The possibilities vary greatly, from urban to suburban to rural areas; the economic state of the region; the predominant politics and political conflicts; whether there’s an immediate proximate struggle which is part of broader structural issues; what forces could possibly be mustered for the action; whether those forces exist ready for action at the moment or if educational and organizational work is needed, and if so, what.
Someone I know wants to get an event going here in suburbia, but so far there’s been a disappointing response to feelers sent out to e-mail lists, and we’re mostly at the stage of casting about for a specific rationale. (Then there’ll be the nuts-and-bolts logistics of it, “permits” and such, but first we need to know we wouldn’t be “giving a demonstration and nobody came”.) There are several specific corporate assaults in this town, like a federally imposed pipeline (taxpayer money, federal thug enforcement including overriding of state law, “private” profiteering). It seems like people are mostly glum about things but not particularly ready to do anything about it. (I personally experience it as a foreign invasion.) There’s some other general swinishness going on. Verizon recently informed the town it would no longer pay taxes on its properties because it just dipped below a 50% market share, and some law allegedly exempts it from taxes if it doesn’t hold this majority share. The law actually means the opposite (though it does sound like a very stupid law to have written in the first place), but this is an example of something we’ve discussed previously, how corporations are increasingly simply refusing to pay bills and taxes and forcing creditors and governments to sue them. There’s also a flap over the municipal water authority, with privatization looming in the background. We know the record is 100% across the board – no matter what the public water utility was like, privatization always brings far more expensive water with worse services. That’s what’s happened everywhere privatization has won out.
So there’s a few examples of possible hooks upon which to hang a participation event. There’s also the broader question of the future of the town. For the moment it’s “legally” safe from further development, but that of course can change. The subdivision onslaught is just about economically spent anyway, but the barbarians of suburbia can still do lots of damage yet, even in a fairly short period of time. If we’re going to resist and overcome the vandals, we need a coherent plan of our own for the post-oil agricultural future of the area. Maybe an Occupation event could become a participatory assembly to discuss this future. Well, that’s a pretty far-out idea, but it could at least impress upon people the need for such a plan. So far as I know the only plans that exist still assume infinite growth. These are impossible, of course, but can still accomplish great destruction.

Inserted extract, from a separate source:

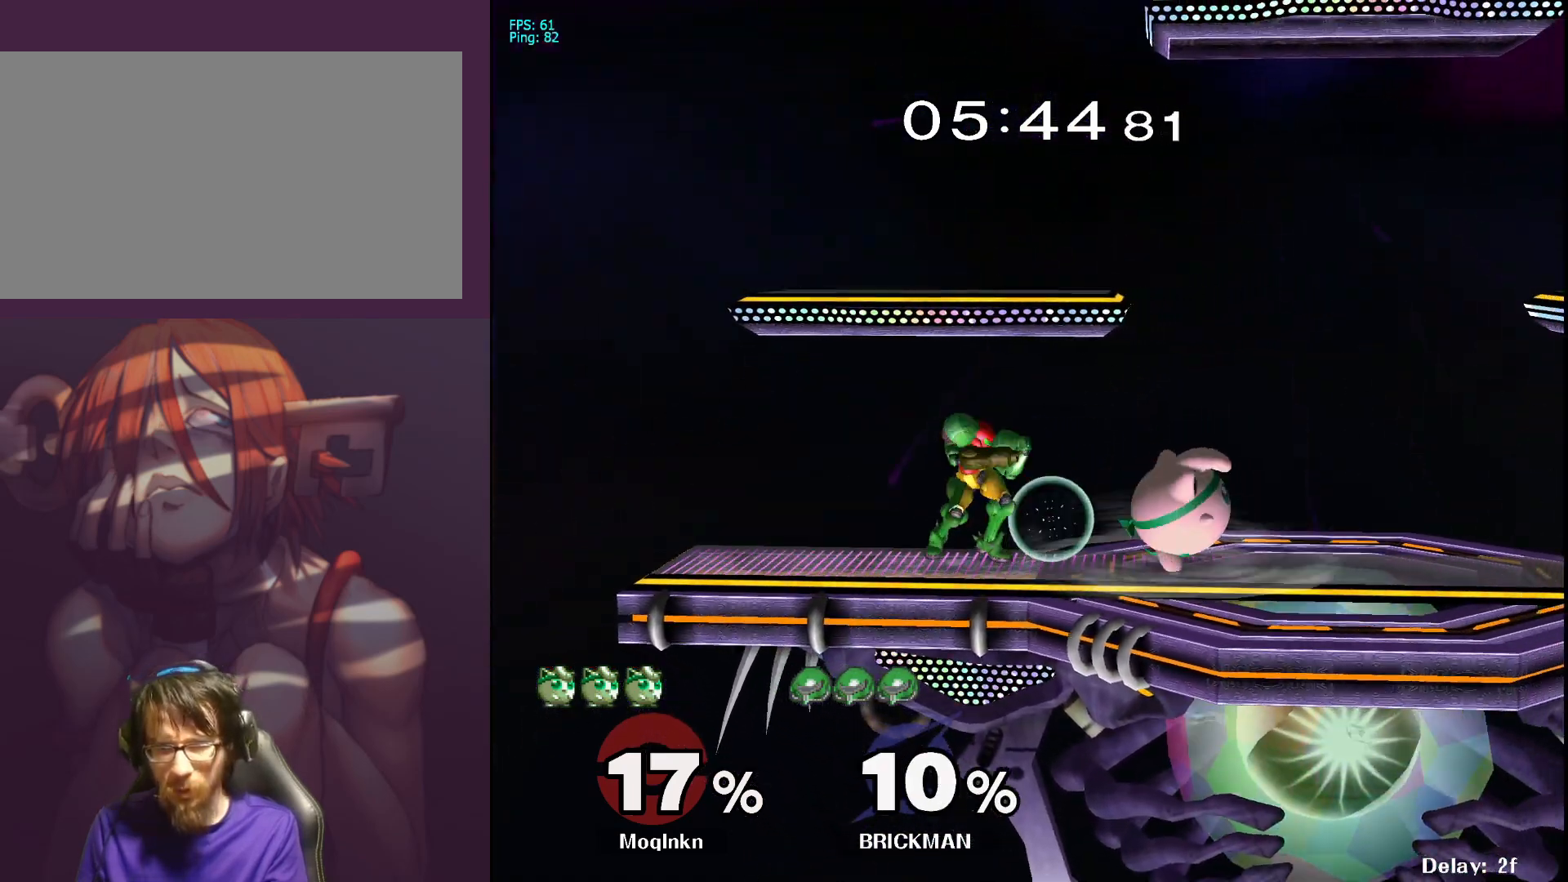
{"buttons": [], "left_stick": "down", "right_stick": "center", "events": [[133, "left_stick", "down"], [250, "A", "down"], [317, "A", "up"], [383, "A", "down"], [450, "A", "up"]]}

In the meantime, it sounds like lots of preparatory work needs to be done even before we can get a good turnout for an acute event. People need to be reminded of everything that’s happening, and have it all be presented as one big picture, with each specific feature placed in the big context. We also need an ongoing media project to keep people aware of all these things. We already have the building materials for that – websites, cadres, a base to build upon (although even this base seems lethargic at the moment). We just need to put it all together to function the right way, to generate its own energy.

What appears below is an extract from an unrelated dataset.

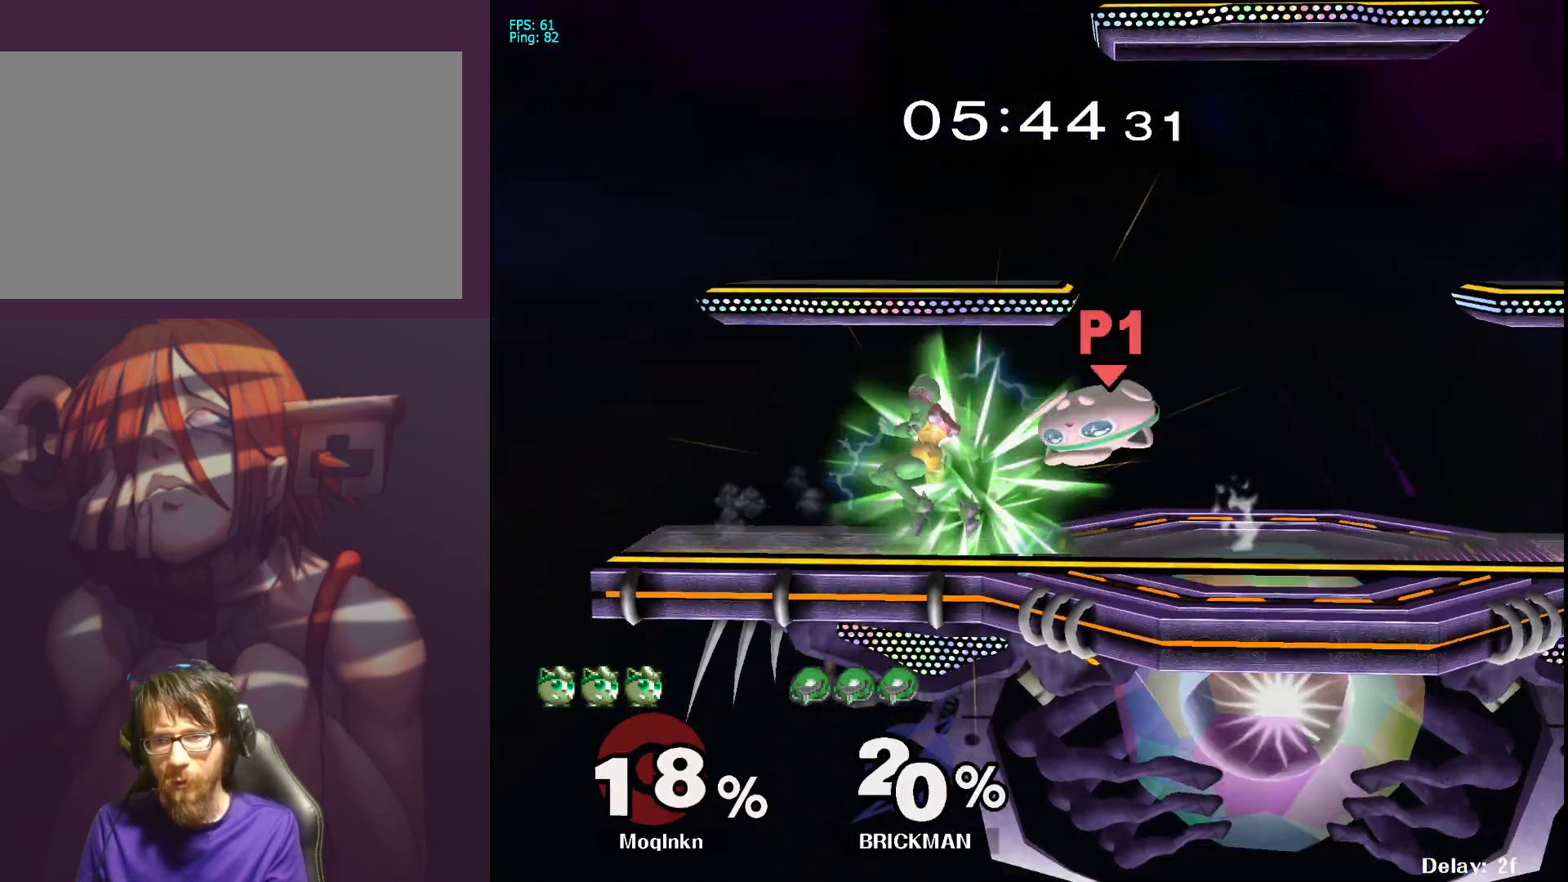
{"buttons": [], "left_stick": "center", "right_stick": "center", "events": [[133, "left_stick", "center"], [267, "left_stick", "left"], [350, "left_stick", "center"]]}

So if the issue here is chronic, and people “aren’t ready” to come out for an acute Occupy event, that’ll have to be changed systematically. Of course, OWS itself seemed to be falling short on its first day, and even I thought it was fizzling out. So if we could get something started, who knows what kind of enthusiasm it might spontaneously call into being?
So there I was talking about how to use existing forces to get an Occupy event going. And perhaps for the longer run we could use an Occupy event as a consciousness raiser and recruitment tool for the vaster arc of the general democratic movement. At our farmers’ market we have a dedicated space where a non-profit organization can set up a booth and engage in those two activities. So an Occupy event itself could serve the same purpose for any number of food, energy, transportation, health, education, political, and anti-corporate struggles. Just as these proximate struggles can be the rallying point for a broader occupation, so the Occupation can teach and recruit for the struggle.